_Trecho fornecido_
Minhas lembranças da infância são muito ricas, sempre junto a meu pai e minha mãe, normalmente às voltas com livros. Vêm desse período minhas primeiras relações com a fotografia, através da revista Time, que meu pai assinava, por meio da qual conheci os ensaios fotográficos de W. Eugene Smith (1918-1978). Desse ambiente familiar também recebi a saudável influência de desenhistas como Gustave Doré e Oswaldo Storni (1909-1972) – este último ilustrador das obras de Francisco Marins (1922-2016), autor do inesquecível livro Bugre do Chapéu de Anta.
Através desses ilustradores desenvolvi o apreço pelas texturas e a grande variedade de meios-tons. Experimentei também a consciência dos planos focais, e acabei por descobrir que a fotografia é capaz de nos brindar com foco do primeiro plano ao infinito, desde que se use uma câmera de grande formato (com chapas de filmes fotográficos de 4x5 ou 8x10 polegadas) – o chamado “efeito scheinpflug”.
Utilizei uma grande formato a partir de 1971, tanto por conta da possibilidade de trabalhar com foco em todos os planos quanto de emular a delicadeza com que os traços da gravura e do bico de pena evocam os meios tons.
Por fim, acho importante registrar que expor na Pinacoteca Ruben Berta tem um valor especial para mim: a destinação e restauração desse belo prédio foi possível graças ao trabalho incansável da arquiteta e grande amiga Briane Bicca (1946-2018), que coordenou o Projeto Monumenta em Porto Alegre. Como forma de reconhecimento pela sua dedicação, o auditório desta instituição leva seu nome.
Por tudo isso, posso dizer que aqui me sinto em casa.
Desenho: Fotografias de Luiz Carlos Felizardo
Exposição que destaca o homenageado do 16º Açorianos de Artes Visuais, um dos mais celebrados fotógrafos brasileiros. Na Pinacoteca Rubem Berta (Rua Duque de Caxias, 973), em Porto Alegre. Em cartaz até 12 de abril, com visitação de segunda à sexta, das 9h às 12h e das 13h30min às 17h.
Outras fotografias de Luiz Carlos Felizardo podem ser vistas nas paredes da recém-inaugurada livraria Clareira (Rua Henrique Dias, 111, bairro Bom Fim). São 12 imagens inéditas da série Portugal da Pedra.

_Dados apresentados_

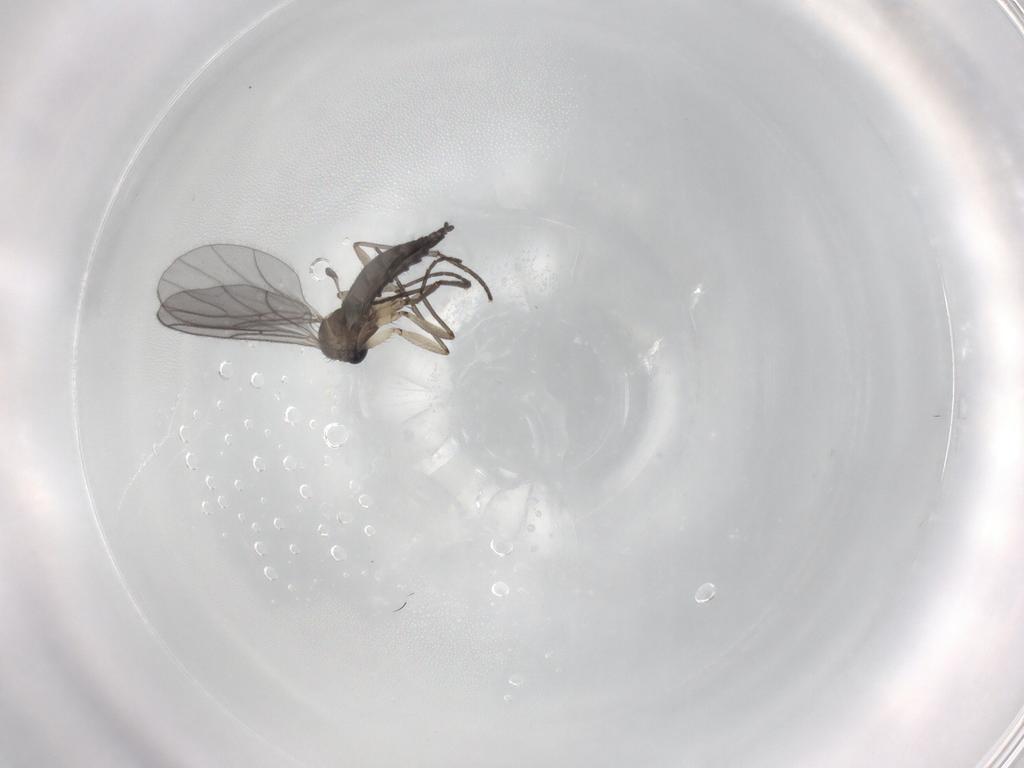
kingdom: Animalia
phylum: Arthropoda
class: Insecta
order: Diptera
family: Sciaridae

* * *

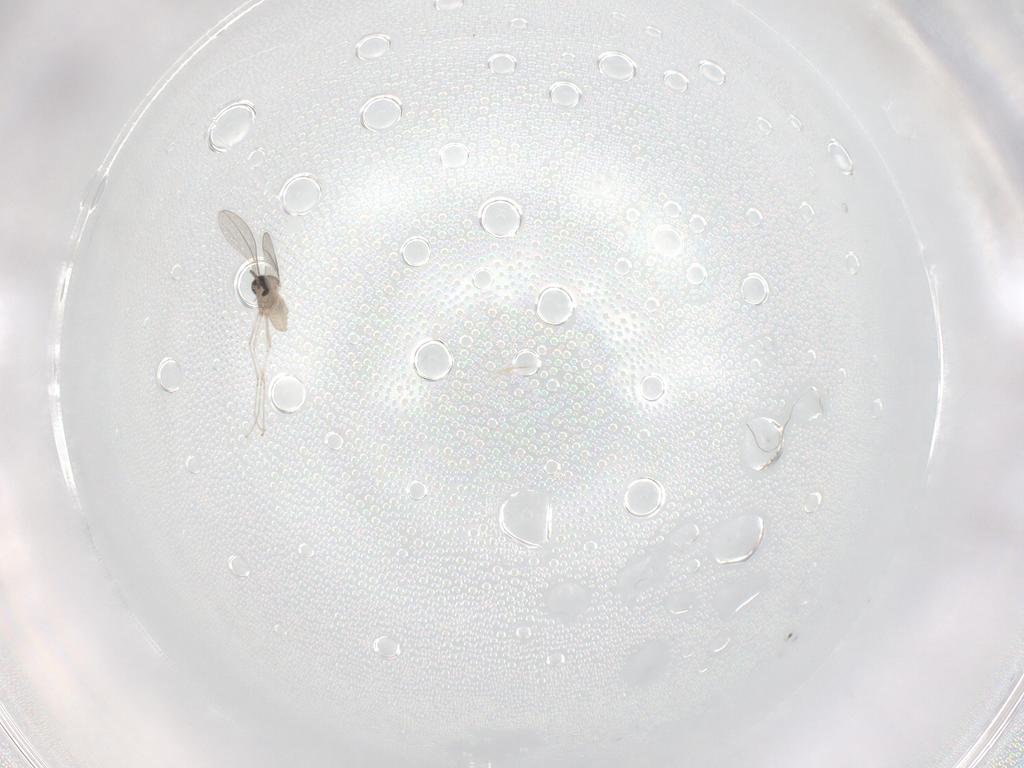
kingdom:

_Trabalho a fazer_
(1) Quais pessoas citadas no trecho fornecido aparecem com os anos de nascimento e morte entre parênteses? Liste todas.
(2) As afirmações abaixo concordam com o trecho fornecido? Responda sim ou não a cada uma e cite as palavras do trecho que decidem a resposta.
(a) O pai de quem narra assinava a revista Time.
(b) O uso de uma câmera de grande formato começou a partir de 1981.
(c) A livraria Clareira exibe 12 imagens inéditas da série Portugal da Pedra.
(3) Redigite o trecho fornecido, de "Outras fotografias de" até "Portugal da Pedra.".

_Respostas do exercício_
(1) W. Eugene Smith (1918-1978), Oswaldo Storni (1909-1972), Francisco Marins (1922-2016) e Briane Bicca (1946-2018).

(2)
(a) Sim: "através da revista Time, que meu pai assinava".
(b) Não: "Utilizei uma grande formato a partir de 1971".
(c) Sim: "São 12 imagens inéditas da série Portugal da Pedra."

(3)
Outras fotografias de Luiz Carlos Felizardo podem ser vistas nas paredes da recém-inaugurada livraria Clareira (Rua Henrique Dias, 111, bairro Bom Fim). São 12 imagens inéditas da série Portugal da Pedra.